I have most likely got a UTI. Thrush. And I’ll most likely need surgery post partum to sort out my back end.
My ribs feel barbecued.
I drink gaviscon as a night cap, lactulose before my morning brew.
I sleep in clutches. Wander about on my own in the still of the dark. Sometimes carrying a four year old back to her own bed as her starfishing plus the baby’s tumbles make me want to silently scream. To find some peace.
Hot compresses. Cold compresses. Daily baths.
Last week I ended up at the hospital having thought that my waters were leaking, to have a hot, young student doctor look at my bits with a builder’s torch, me naked from the waist down bar my Christmas socks and reveal that I’d most likely just peed myself a bit. I did not expect to see him again the next day at my community midwife appointment…
Essentially, this thing that I am so unbelievably grateful for, and fretful over, is leaving me in an undignified and exhausted state. Or is it wading my way through grief that means my body is struggling with this pregnancy. In the middle of this Venn diagram it looks like someone’s put a wash on.
And on that 60 degree cycle someone has chucked in some single socks, my sanity and my pelvic floor.
Since the weekend I have believed I have a DVT (despite being on blood thinners), preeclampsia (my socks are leaving some serious ankle rings) and that’s after I thought my waters were going.
The slow closure to this pregnancy brings up daily grief. Not always obviously. Sometimes I have to stop and calm my breaths. Wipe my eyes quickly. Catch myself staring into the middle distance but not seeing anything at all but the memory of a touch, a sound, a sense of RD.

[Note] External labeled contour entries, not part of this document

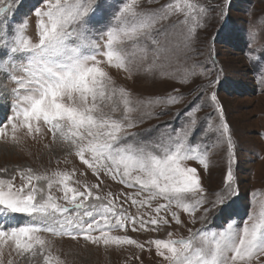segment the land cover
I'll return each instance as SVG.
<instances>
[{
	"label": "snow or ice",
	"instance_id": "obj_1",
	"mask_svg": "<svg viewBox=\"0 0 264 264\" xmlns=\"http://www.w3.org/2000/svg\"><path fill=\"white\" fill-rule=\"evenodd\" d=\"M142 2L121 0L108 11L101 9L99 0H40L39 7L30 9L36 18L34 42L26 35L28 20L16 23L21 3L0 0V53L6 57L0 59V72L17 85L10 90L14 97L12 115L0 125V139L9 136V128L13 143H19L21 134L33 139L50 134L53 143L78 158L93 175L103 173L136 190L101 195L94 191L99 184L81 186L80 181H73L75 169H57L50 174L34 172L31 167L16 169L11 178H0V216L12 222L16 215H24L29 221L22 226L0 227V264H4L5 246L22 259L42 256L43 264H62L49 250L42 232L73 240L83 238L105 247L128 245L141 251L154 247L165 264H253L254 260L264 264L259 259L264 255V193L258 189L250 193L251 209L242 223L230 220L221 229L208 231L202 225L189 228L186 237L173 238L169 232L166 239L145 242L127 234L129 227L133 232H158L173 222L181 225V213L189 215V223L195 224L198 211L204 220L214 209L226 206L229 197L238 195L231 166L223 187L209 201L197 168L187 164L196 160L208 167V146L190 143L200 107H192L194 100L177 111V115L187 112V122L181 128L165 129L148 140L132 131L137 123L156 114L149 109L178 103L180 94L174 91L166 97L133 100L127 89L116 85L107 69L122 70L129 76L159 71L161 77L174 78L158 68L155 58L144 66L148 46L156 52L165 50L161 36L167 44L171 34L179 38L177 47L189 49L210 10L198 0L163 4L148 0L158 5L154 8L141 7ZM249 35L255 38L258 32ZM197 67L194 62L179 82L187 84L188 76L203 75ZM17 72L22 75L17 76ZM209 99L219 111L214 92ZM140 109L145 111L134 116ZM204 132L205 136L218 132L227 142L231 165L233 143L222 114L219 124L213 127L209 121ZM129 202L136 208L135 214L125 207ZM117 231L123 234H114ZM7 264L14 262L9 259Z\"/></svg>",
	"mask_w": 264,
	"mask_h": 264
},
{
	"label": "rangeland",
	"instance_id": "obj_2",
	"mask_svg": "<svg viewBox=\"0 0 264 264\" xmlns=\"http://www.w3.org/2000/svg\"><path fill=\"white\" fill-rule=\"evenodd\" d=\"M18 2L21 3V8L17 13L16 23L27 19L26 35L35 42L36 18L30 9L33 5L39 7L40 0ZM120 2L121 0H99L101 9L108 11L118 6ZM158 2L163 4L169 0ZM198 2L210 7V10L201 20V26L196 29L189 49L181 50L177 47L179 38L171 34L167 44L161 36V44L165 50L156 52L153 46H148L144 66L153 63L155 58L158 68H162L174 78L161 77L159 71L153 74L134 72L129 76L127 72L115 68L107 70L116 85L124 87L131 93L133 100L166 97L174 94V91L179 92L178 103L153 106L149 110L156 114L143 119V122L137 123L132 129L142 133L140 136L142 140L154 139L165 129L181 128L187 122V112L181 111L177 115V111L183 110L194 100L192 107L197 105L200 107L196 113L197 130L191 136L190 143L208 146V167H203L196 160H189L187 164L197 168L209 201L214 199L212 194L223 187L224 177L231 166L234 176L233 188L238 191V195L229 197L226 206L214 209L204 220L200 219L202 213L198 211L195 224L189 223V215L181 213L180 219L183 222L181 225L173 222L158 232H133L129 227L127 234L140 242L157 238L166 239L169 232L173 233V238L186 237L189 228L195 230L202 225L208 231L221 229L230 220L238 219L242 223L251 209L250 193L257 189L264 193V0H198ZM157 6L156 3L149 4L148 0H143L141 4L144 8ZM250 32H258V35L250 39ZM140 55L137 54V59ZM5 58L3 53H0V59ZM194 62L198 66L197 72L202 70L204 74L188 76L190 82L181 84L180 79L185 76L186 70L191 69ZM16 75L22 74L17 72ZM16 87L8 75L0 72V125L7 123L8 117L12 115L11 105L14 97L10 90ZM213 92L217 97L219 111L209 99ZM143 111L145 109H140L133 115L139 117ZM188 111H191V108ZM221 114L229 127L233 143L231 165L227 142L220 138L218 132H209L207 136L204 132L209 126V121L213 127L219 124ZM157 125L159 127H154ZM147 129L152 131H145ZM27 167H31L37 173L49 174L57 169L69 172L75 169L73 181H80L81 186L84 183L99 184L100 188L94 191L101 195L109 191L114 194L136 191L112 181L103 173L99 177L93 175L78 158L68 155L59 143H53L50 134L35 139L21 134L19 143H13L9 128V136L0 139V169H7L6 172H0V178H11L16 174V169ZM15 183L17 186L21 183L18 176ZM53 194L59 195L55 189ZM125 207L129 212L136 213V208L131 207L130 202L125 204ZM16 218L24 219L27 216L16 215L12 222H8L5 216H0V227L7 229L22 226L29 221L23 222ZM114 234L123 232L117 231ZM40 235L49 242V250L60 258L62 264H165L163 258L156 255L154 247L148 250L146 246L145 250L141 251L135 246L105 247L102 244H92L83 238L73 240L46 232ZM9 259L13 260L14 264H43L42 256L29 261L27 258L18 257L5 246L4 264H7ZM259 259L264 261V255H260Z\"/></svg>",
	"mask_w": 264,
	"mask_h": 264
},
{
	"label": "bare ground",
	"instance_id": "obj_3",
	"mask_svg": "<svg viewBox=\"0 0 264 264\" xmlns=\"http://www.w3.org/2000/svg\"><path fill=\"white\" fill-rule=\"evenodd\" d=\"M8 101H9V100H8ZM2 102H4L3 99H2ZM16 219L22 220L23 222L26 221V220H29L28 217H27V218H24V219H20V218H16Z\"/></svg>",
	"mask_w": 264,
	"mask_h": 264
}]
</instances>
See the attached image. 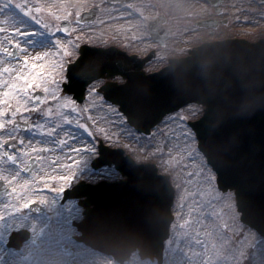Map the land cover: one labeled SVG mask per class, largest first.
Here are the masks:
<instances>
[{"label": "rangeland", "instance_id": "rangeland-1", "mask_svg": "<svg viewBox=\"0 0 264 264\" xmlns=\"http://www.w3.org/2000/svg\"><path fill=\"white\" fill-rule=\"evenodd\" d=\"M90 1L94 2L96 0H0V83L4 80V84H6L4 91H2L3 86L0 84V99L2 94L12 91V86L19 83L20 80L25 77L27 79L33 77V71L36 68H41L40 60L42 64H48V59L51 58L57 60L60 57L59 50L65 48L67 42L69 44L67 49L71 53L69 58L71 59L76 51V48L73 49L71 44L78 46L81 43L97 41L108 43L115 39V36H119L120 39L130 36H143L144 31L141 29L139 20L130 19V21H124L118 12L116 13L109 8L102 9L94 24H88V26L75 25L73 17L77 12L68 6H64V4L66 2L70 5L77 3V8H82L84 4L90 3ZM156 1L159 2L162 13L167 15L166 11L169 12L167 24L171 29L174 41L177 40L175 36L180 38L179 43L184 41H181V38H186L188 41L189 37H193L194 41L195 37H199L196 34L219 36V28L194 33L191 31L192 28L190 26H185V24H189L190 20L183 23V18H188L186 14L191 10L192 4H182L171 0ZM254 9L260 10V14H264V5H259V8ZM152 13V8L145 12L147 16L152 15ZM179 15H184L181 21L178 19ZM20 17L24 25H21ZM61 18H70L72 22V30L68 35L70 36L68 39H64L62 35H59L58 23ZM245 21V23L248 22L247 20ZM249 26L251 29L261 26L262 29L260 33L247 35L249 39L254 38L255 35L264 37V20L260 21L257 19L250 23ZM20 31L23 32L20 33ZM227 32L232 33L234 31ZM29 34H31L30 37ZM18 36L25 37L19 39ZM171 42L166 44L167 46L164 47L163 52L161 51L163 57L173 51V43ZM13 45L18 52V58L15 61L8 60L6 56ZM137 46L148 47L150 45L146 41H140ZM33 65H35V68H33ZM5 68H8L9 72L5 73L3 71ZM17 77H20V79H17ZM50 79L51 75H47L45 78L46 81ZM43 87L46 88L45 86ZM52 96V93H48L47 99L40 104H34L37 108L32 109V112L40 114V119L35 121L37 124L34 123L32 125L33 130L31 129V133L38 135V137H43V139L33 142L23 136L20 137L19 141L21 140V143L18 145L20 151L11 156V158H15V162L10 161L11 166L5 170L1 168L5 165L0 161V178L8 184L11 194L8 198H0V212L1 215L4 214L3 222L0 223V264H114L108 258H102L88 248L75 244L71 246L74 247L75 257L70 263H67L62 258L59 247L63 243L68 244V236L76 232L71 227L70 220L80 217V209L74 202L65 203L63 206H59L62 208L57 209V201L55 203L45 194L36 193L34 190L35 188L47 186L36 185L37 181L35 180L37 178L44 180L49 175L67 171L65 161L61 159V154L66 150H70L67 148L66 143H68L71 133H69L70 131L67 128L70 122L74 121L63 115L66 106L57 105L61 100L58 99L54 105H49L51 104ZM19 98L23 107L24 103L27 102V98ZM62 100H64L62 103L66 104L68 108L75 106L74 102L72 104L67 98L62 97ZM89 104L92 109L97 108L99 105L95 103ZM97 111L100 117L103 116L105 118H100L101 120H99L102 127L112 125L110 115H108L111 112L106 110L104 106ZM183 116L186 120L195 115L193 110H186L182 112L181 117ZM55 119H60L61 121L59 122ZM114 130L115 127L108 128L105 132L106 135H102H105L108 140L115 138ZM184 131L185 126L176 123L174 120L165 123L158 132H155V136L151 139L153 146L157 148V154L152 149L137 153L138 160L153 161L159 166L161 172L167 171L170 173L175 187L174 190H176L175 203L172 209L176 219L171 227L170 237L165 242L164 262L161 264L245 263L246 260L242 259V257H245L246 252L250 251V247L246 243L252 241V239L246 236L240 238V240L234 235V233H239L241 229H239L240 225L236 221L232 196L230 194L215 193L212 187L214 175L212 176L210 169L207 168L202 158L192 153L194 140ZM54 133L59 134L57 143L62 145L64 143L62 140H66L67 149L65 148L62 153H59V150L56 151V149H59L57 144L54 146L45 141L47 135H55ZM45 148H49L50 151L44 153ZM159 152L161 154L160 157ZM30 155H35L38 158L40 167L30 176L31 178H26L20 173L19 166L26 164V158ZM102 173L111 176L110 171ZM189 173L194 174L192 179H189ZM205 194L211 195L210 201L204 199ZM27 199H38L42 201L44 207L48 205L50 210L55 212H46V214L37 217L29 213L25 214L23 211L16 215L13 214L14 211L22 208ZM225 200H228L229 203ZM226 215H228V218H226ZM215 226H225V233L232 236L231 242H235V244L238 240L240 242L243 241V243L246 240L245 244L247 246L240 245L239 249H235L234 253H236L237 258L230 257L225 259L222 257L221 259V253L225 251L222 247L221 249L209 251V244L213 240L212 235ZM17 229L29 230L31 238L18 251H7L5 248L7 238L10 232L17 231ZM241 235H247L246 231L242 229ZM35 240H41L37 246H34ZM239 256H241V259ZM258 263L264 264V262H260V259H258ZM258 263L253 259L250 264ZM128 264L150 263L148 261L143 263L137 261L133 263L131 261Z\"/></svg>", "mask_w": 264, "mask_h": 264}, {"label": "water", "instance_id": "water-1", "mask_svg": "<svg viewBox=\"0 0 264 264\" xmlns=\"http://www.w3.org/2000/svg\"><path fill=\"white\" fill-rule=\"evenodd\" d=\"M63 22H61V27L64 26ZM84 49H86V53L82 54L83 57L80 62L77 61L78 65L72 68L76 69L79 65L82 66L88 56L95 57L97 60L92 63L87 59L88 72L84 74L85 77L95 74L96 78L103 76L104 73H107V76H114V73L119 71L120 68L112 70L113 63L109 59L112 56L107 53L109 50ZM102 53L104 54L101 55ZM192 53H190L191 58L184 61L177 62L178 60H174L173 67L182 65L185 69H193V66L197 64L198 54L194 57ZM199 56L200 59L203 58L202 55ZM100 62H102V65L98 67ZM175 71L173 68L168 70L166 76L162 79H148L144 82V91L136 89L130 84L126 88L124 86L118 87L119 89L112 85V87L104 88V95L108 100L120 106L121 110L129 116V122L133 126L139 130H146L169 109H163V107L165 102L169 100L167 93L170 94L171 90L167 85L171 78L170 75ZM191 74H194V72L192 71ZM253 74V72L250 75L246 74L244 80L249 76H254ZM250 78L248 79L249 82ZM211 83V78L204 77L201 84L202 91L199 94L207 99L209 109L215 106L213 105V99L210 100L205 94L207 89L212 88ZM156 86L160 89L157 90ZM248 90V99L243 98L241 100L229 92V97L226 94L221 96L225 105L224 114L217 113L216 122H210L208 127H203L201 124L196 127V130L199 132L198 135H200L201 140L207 142V147L210 148L212 145H216L214 148L211 147L206 155L209 164L217 173L216 178L219 188L235 190L237 208L240 211H243L245 207L254 209L255 216L259 218L255 225L261 231L264 230V100H258L257 92L261 90L264 92V86L256 83L251 85ZM216 91L219 94L220 90L217 89ZM216 109L219 110V108ZM117 167L123 175L125 174L128 177L124 184H127L131 197L134 200H140L143 196H146V199L152 197L156 205H161L164 208L162 215L157 217L156 220L149 218L139 221L141 227L136 229L130 224L129 217L124 220L122 212L115 208L113 204L115 196L111 198L112 206L110 207L108 204H104L105 201L102 198L96 197L94 192H91L88 193V199L85 201L87 211L85 212L86 219L84 223L89 225L92 220L98 222L93 231L84 234L79 240L95 248L102 246L104 251L113 254L117 259L135 249H138L141 255L150 256L149 253H152V251H146L143 244L158 241L156 242L157 247L154 254L159 256L162 241L167 237L166 231L168 221H170L168 207L171 204L173 194L167 178L157 176L152 167H145L144 169L137 167L139 169L136 170H132V166L131 168L121 165ZM122 185H113L114 191L120 193ZM104 193H106V190L98 195H104ZM131 197L125 202V207H129V203L132 202ZM89 203H92L95 207L88 208ZM140 217L145 219L144 216ZM114 234L121 235L117 241L114 239ZM153 235L156 236L155 241L152 240Z\"/></svg>", "mask_w": 264, "mask_h": 264}, {"label": "snow or ice", "instance_id": "snow-or-ice-1", "mask_svg": "<svg viewBox=\"0 0 264 264\" xmlns=\"http://www.w3.org/2000/svg\"><path fill=\"white\" fill-rule=\"evenodd\" d=\"M37 11H39V10L37 9ZM58 30H64V31H67L66 29H58ZM13 35H15V33H13ZM30 36H31V34H29V37H30ZM8 55H9V56H13L14 54H13V53H8ZM64 55H65V57H70V56H71V53L65 51V52H64ZM61 66H62V65H61ZM33 68H35V65H33ZM3 71H4L5 73H7V72H9V69H8V68H5ZM17 79H20V77H17ZM24 80H25V83L27 84V87L24 88V89H22V91L27 92L28 89H31V88H33V87L35 86V81H34V80H33L31 83L28 82L27 77H25ZM12 87H15V85H13ZM60 87L62 88V85H61ZM96 89H97V88H94V89H93V93L96 92ZM3 95L7 97V96L10 95V93H9V92H5ZM0 103H7V101H0ZM0 115H3V113H0ZM2 127H3V125L0 124V128H2ZM77 151H79V150H77ZM85 151L87 152V154H88L90 157L93 156V155H95V153H96V149H95L94 146L91 147V148H90V147H89V148H86ZM5 158H6V159H10L8 156H6ZM10 161H12V162L14 163V162H15V158H11ZM105 164L107 165L108 168H114V167H116L115 165H113V164H108L107 162H105ZM81 175H83V173H81ZM188 177H189V179H192V178L194 177V174H193V173H189V174H188ZM109 178H110V176H109L108 174H103V173H102L101 175L97 176L96 173H93L92 175L88 176L86 179H87L89 182H91V181H95V180H105V179H109ZM62 179H64L65 182H67V178H62ZM72 180H73V181H80V177L74 175V176L72 177ZM13 191H15V190H13ZM62 191H63L64 194H65V198H66V200L69 199V197H68V195H67V194H68V190H66V189H62ZM61 206H63V205H61ZM24 207L27 208V207H29V205H28V204H25ZM84 215H85V210L80 214V217H82V216H84ZM11 239H12V237H10V239H9V241H8V244H9V245H11Z\"/></svg>", "mask_w": 264, "mask_h": 264}, {"label": "flooded vegetation", "instance_id": "flooded-vegetation-1", "mask_svg": "<svg viewBox=\"0 0 264 264\" xmlns=\"http://www.w3.org/2000/svg\"><path fill=\"white\" fill-rule=\"evenodd\" d=\"M14 119H15V118H14V116H13V120H14ZM13 133L17 135V130H16V129H14ZM10 139H11V138H10ZM5 142H6V139H5V140H3V142H2V144H1V146H0V147H2V148H3V147L5 146ZM2 156H3V157L5 156V155H4V151H2ZM4 158H5V157H4ZM4 160H5V159H4ZM38 165H39V164H38ZM37 169H39V167H38ZM37 169H36V170H37ZM36 170H35V171H36ZM35 171H34V172H35Z\"/></svg>", "mask_w": 264, "mask_h": 264}, {"label": "bare ground", "instance_id": "bare-ground-1", "mask_svg": "<svg viewBox=\"0 0 264 264\" xmlns=\"http://www.w3.org/2000/svg\"><path fill=\"white\" fill-rule=\"evenodd\" d=\"M152 212V211H151Z\"/></svg>", "mask_w": 264, "mask_h": 264}]
</instances>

On Sunday my suspected DVT had me hopping around trying to massage out the pain in my calf at midnight. Yes, it was most likely cramp. But that wasn’t the most painful thing that night. Every time I managed to steal some sleep I returned to a thread in the dream. That was that RD had died in September but not properly. And so every time I relived him dying. Again and again.
It meant that waking up on Monday felt impossible. Impossible to get through. I was physically and mentally exhausted and it wasn’t even 7.30am. I don’t think I even realised my eyes were permanently damp until I had a brief debate about applying mascara. The debate was infinitely shorter than the rest I needed after getting my knickers on.
I wondered if it’s like what the bends must feel like. That I was waiting for a decompression that wasn’t coming. Surrounded by a fear and a reality of death.
I sat bleary eyed in front of my computer, checking emails and data but watching the numbers and letters shift and sway. I went to put some figures into a folder, as I do weekly. And there it was 03/04/17. The wave of the fifth was coming. When I could score another line on my prison wall.